Are you sure this is wise? Grandfather surprised me by objecting. Are you ready to face him?

Of course not. I wasn’t even sure why I was doing it – nothing had indicated that he was connected to the Hadrakin. In fact, common sense dictated that a half-blood, demon-corrupted nobleman should stay as far away from the Hadrakin as possible, although that certainly wasn’t what I’d told Ash.

But there was no point in lying to Grandfather. I just want to get it over with, I replied.

It would be wiser to pick a time and place of your choosing, it observed.

I’m doing it now. Before I lost my nerve. Letting myself in the gate, I began to cross the courtyard towards the tradesmen’s entrance under the front steps.

I don’t want Na’ava killed, Grandfather cautioned. She’s a useful asset.

Too bad. I picked the lock on the door and prepared to step into the townhouse.

A sigh swept around the inside of my head. Foolish child, at least let me conceal you so you don’t get caught immediately.

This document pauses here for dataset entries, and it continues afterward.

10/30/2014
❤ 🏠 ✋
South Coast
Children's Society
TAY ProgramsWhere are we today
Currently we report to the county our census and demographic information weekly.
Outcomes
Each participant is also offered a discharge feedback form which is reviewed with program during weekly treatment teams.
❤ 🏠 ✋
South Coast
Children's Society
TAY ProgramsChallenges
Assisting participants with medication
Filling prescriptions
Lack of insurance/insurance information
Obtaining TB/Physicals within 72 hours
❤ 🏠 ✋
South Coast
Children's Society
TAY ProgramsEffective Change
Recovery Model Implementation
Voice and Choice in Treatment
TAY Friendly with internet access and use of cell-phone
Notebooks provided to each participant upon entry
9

That was acceptable. All right.

Instantly, a smoky shimmer settled around my shoulders like a cloak, and I slipped silently and invisibly past the maids to reconnoiter the residence of one Finnley Tyrconnell, self-professed lovelorn lord from Skovlan.

The layout was standard fare for these Akorosian terraced houses. The ground floor was taken up by the morning and dining rooms, and the entirety of the first floor by the drawing room. All of these spaces for public entertaining bore an exaggerated Skovlander stamp décor-wise, almost but not quite at the level of that ridiculous Moon’s Embrace Spa. (However else he’d changed, at least the Patriarch hadn’t crushed all good taste out of him yet.) Once I reached the bedrooms on the second floor, I began to catch glimpses of subtle Iruvian touches in the color scheme, the choice of rugs, the selection of furniture.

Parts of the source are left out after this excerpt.